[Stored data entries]
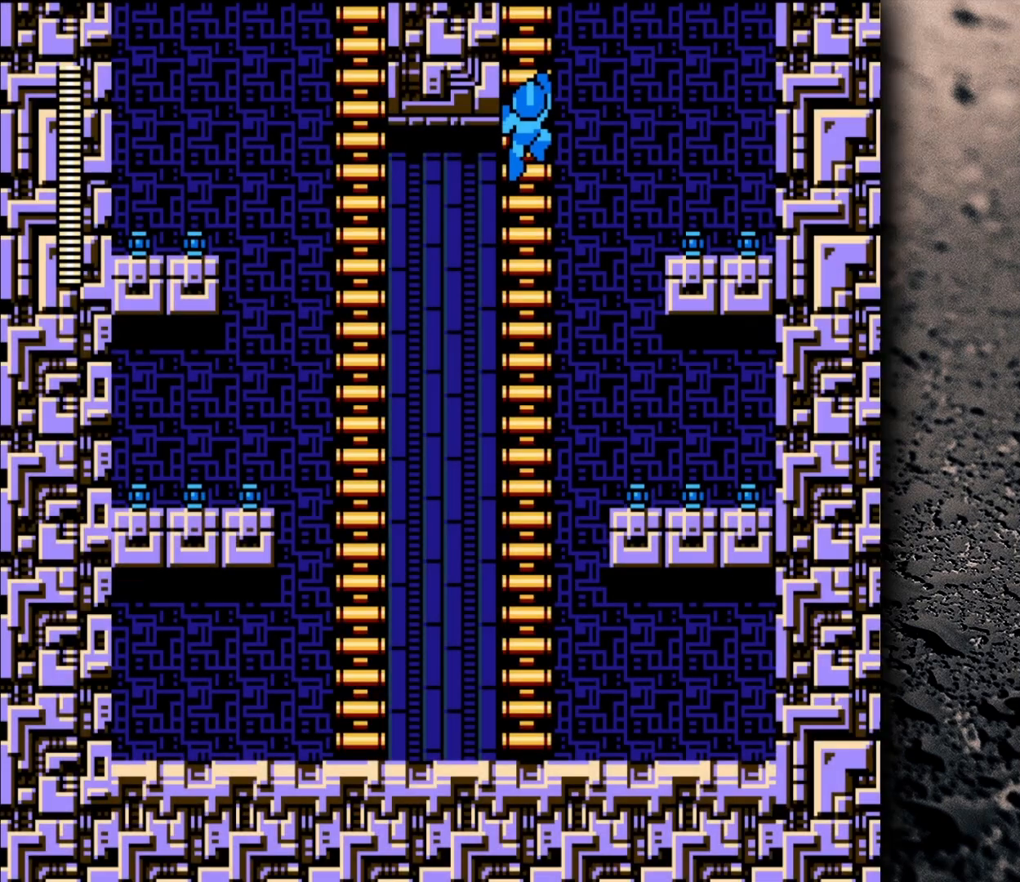
{"buttons": ["DPAD_UP", "DPAD_LEFT"], "events": []}
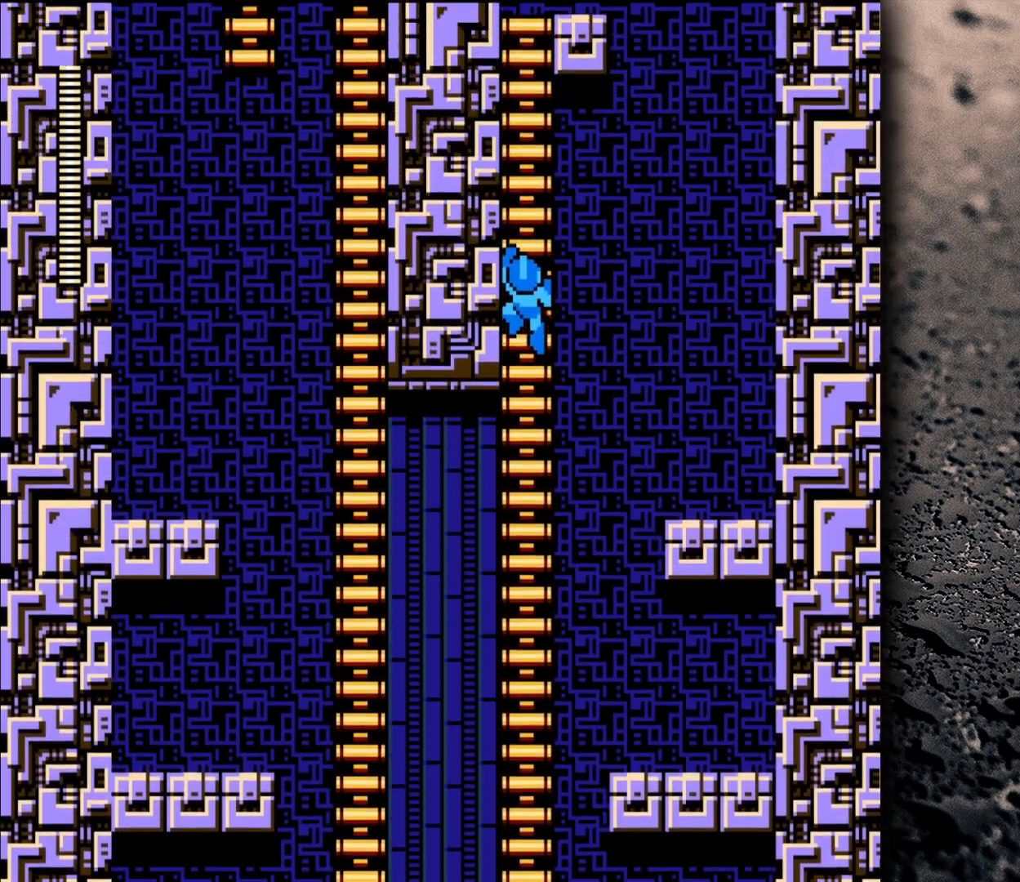
{"buttons": ["DPAD_UP", "DPAD_LEFT"], "events": []}
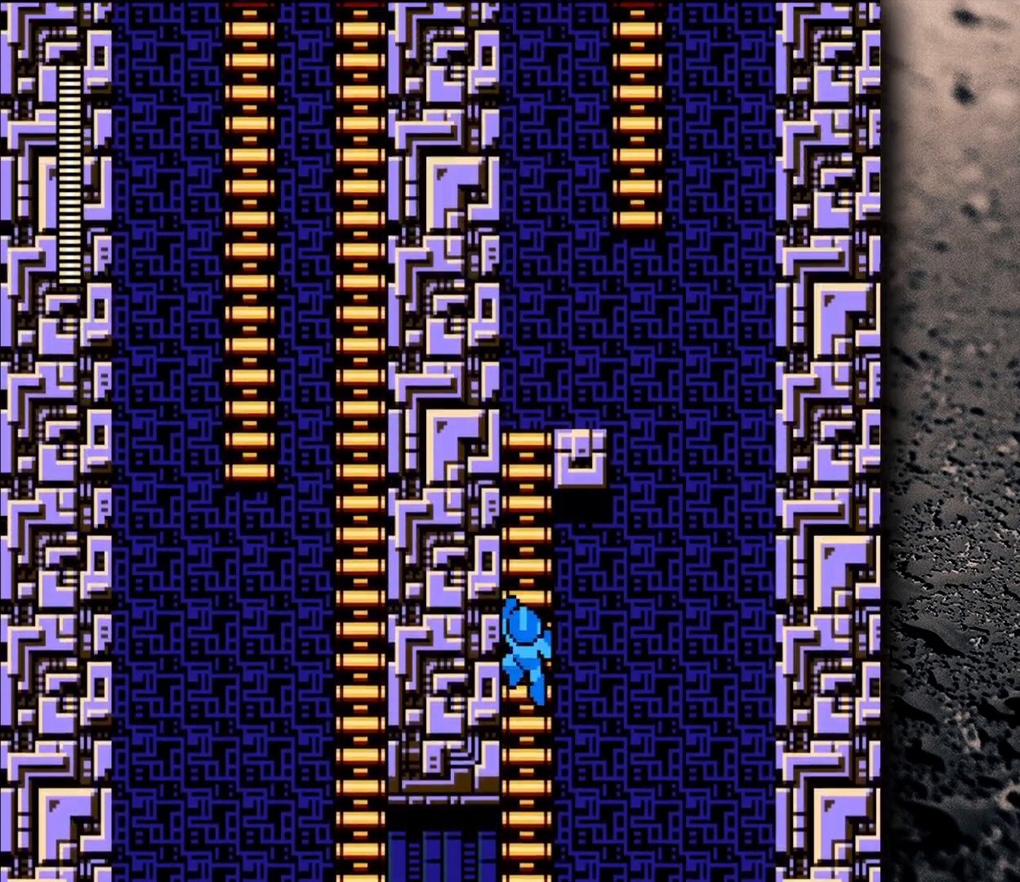
{"buttons": ["DPAD_UP"], "events": [[283, "DPAD_LEFT", "up"]]}
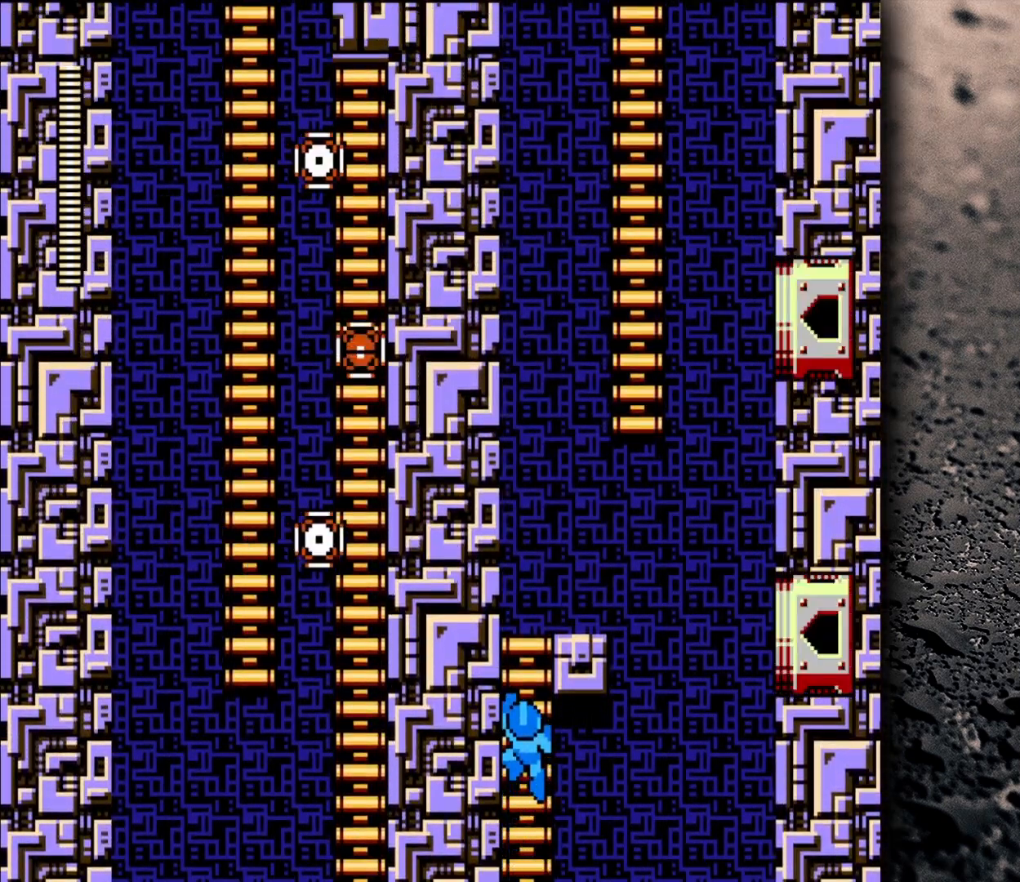
{"buttons": [], "events": [[500, "DPAD_UP", "up"]]}
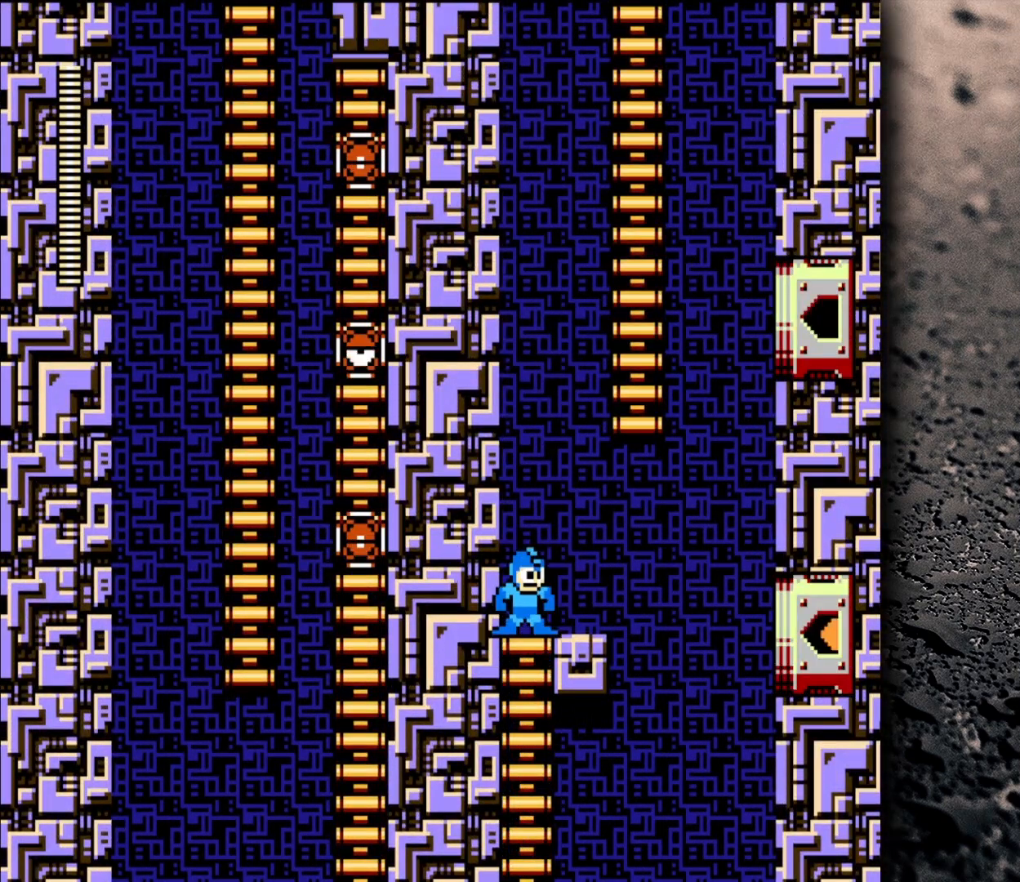
{"buttons": ["B", "DPAD_UP", "DPAD_RIGHT"], "events": [[33, "B", "down"], [83, "DPAD_RIGHT", "down"], [283, "DPAD_UP", "down"]]}
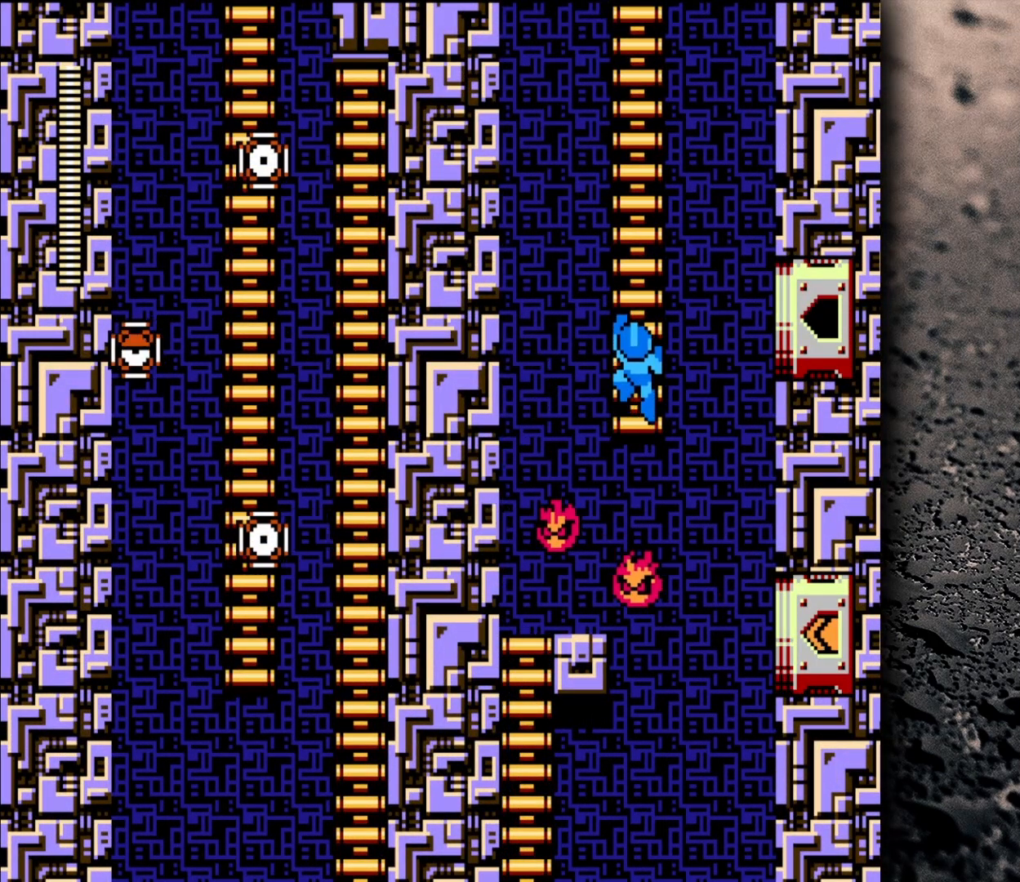
{"buttons": ["DPAD_UP"], "events": [[17, "DPAD_RIGHT", "up"], [217, "B", "up"]]}
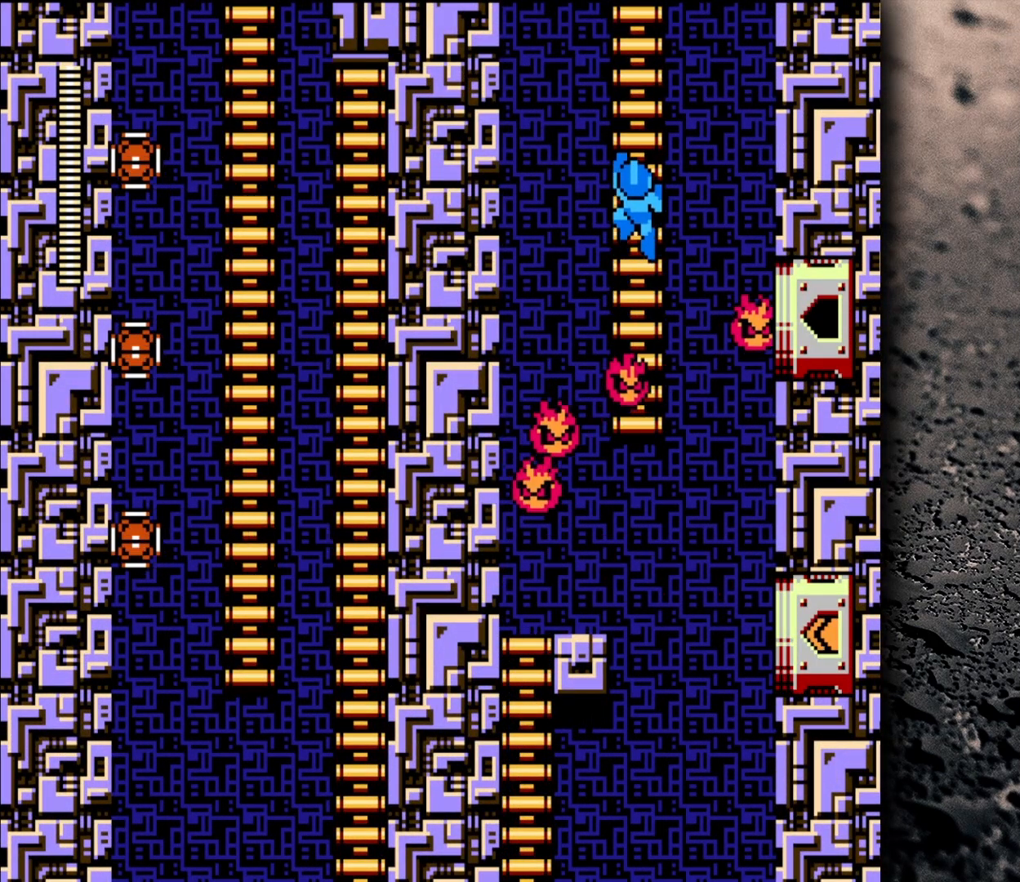
{"buttons": ["DPAD_UP", "DPAD_LEFT"], "events": [[100, "DPAD_LEFT", "down"]]}
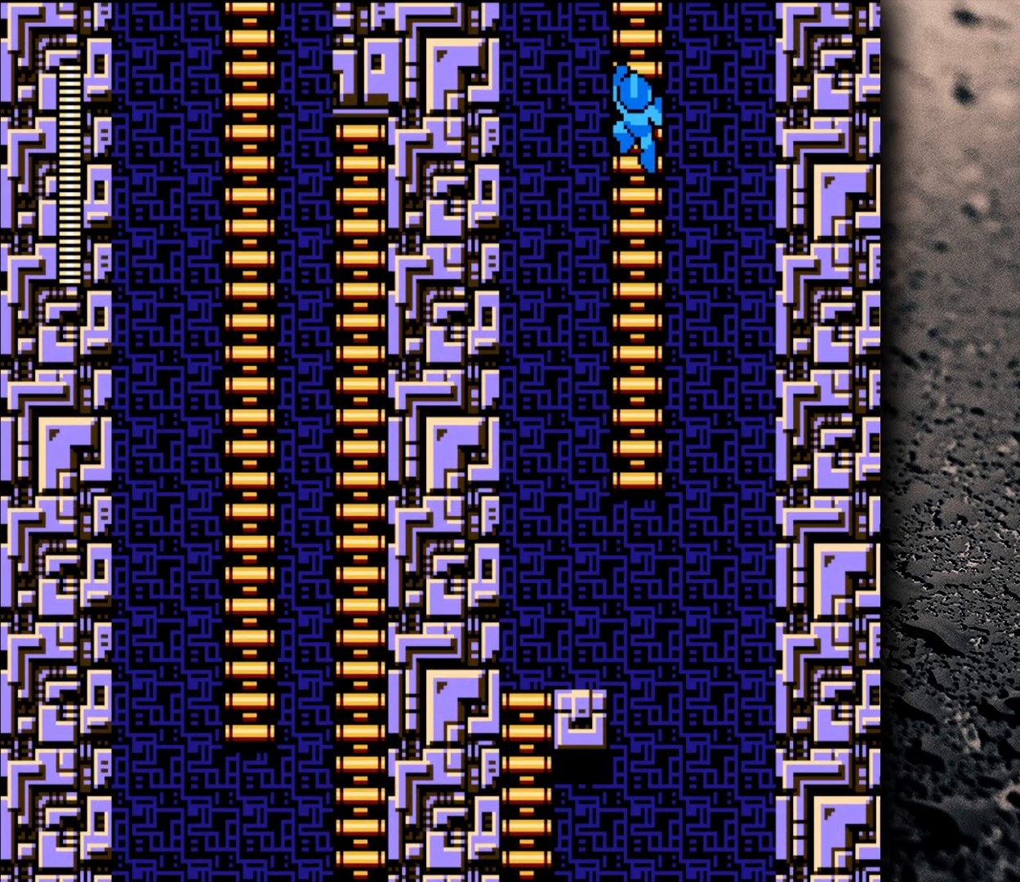
{"buttons": ["DPAD_UP", "DPAD_LEFT"], "events": []}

> Your task:
Exact wording is required throughout: write out all the records, but no pictures.

> Task output:
{"buttons": ["DPAD_UP", "DPAD_LEFT"], "events": []}
{"buttons": ["DPAD_UP", "DPAD_LEFT"], "events": []}
{"buttons": ["DPAD_UP"], "events": [[283, "DPAD_LEFT", "up"]]}
{"buttons": [], "events": [[500, "DPAD_UP", "up"]]}
{"buttons": ["B", "DPAD_UP", "DPAD_RIGHT"], "events": [[33, "B", "down"], [83, "DPAD_RIGHT", "down"], [283, "DPAD_UP", "down"]]}
{"buttons": ["DPAD_UP"], "events": [[17, "DPAD_RIGHT", "up"], [217, "B", "up"]]}
{"buttons": ["DPAD_UP", "DPAD_LEFT"], "events": [[100, "DPAD_LEFT", "down"]]}
{"buttons": ["DPAD_UP", "DPAD_LEFT"], "events": []}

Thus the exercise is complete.